## Work request
Each line of the data must be given back verbatim, with pictures removed.

## Data for analysis
· · ·

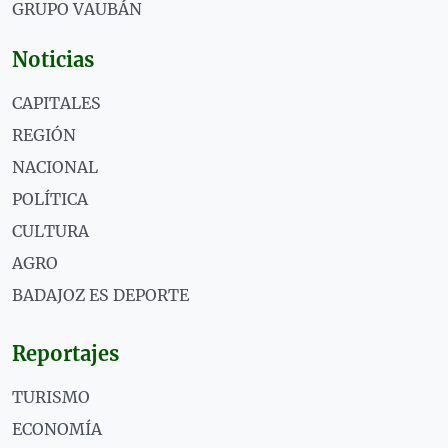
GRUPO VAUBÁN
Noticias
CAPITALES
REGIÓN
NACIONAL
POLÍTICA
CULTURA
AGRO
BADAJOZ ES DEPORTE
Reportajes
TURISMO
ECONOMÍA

· · ·

## The completed task
GRUPO VAUBÁN
Noticias
CAPITALES
REGIÓN
NACIONAL
POLÍTICA
CULTURA
AGRO
BADAJOZ ES DEPORTE
Reportajes
TURISMO
ECONOMÍA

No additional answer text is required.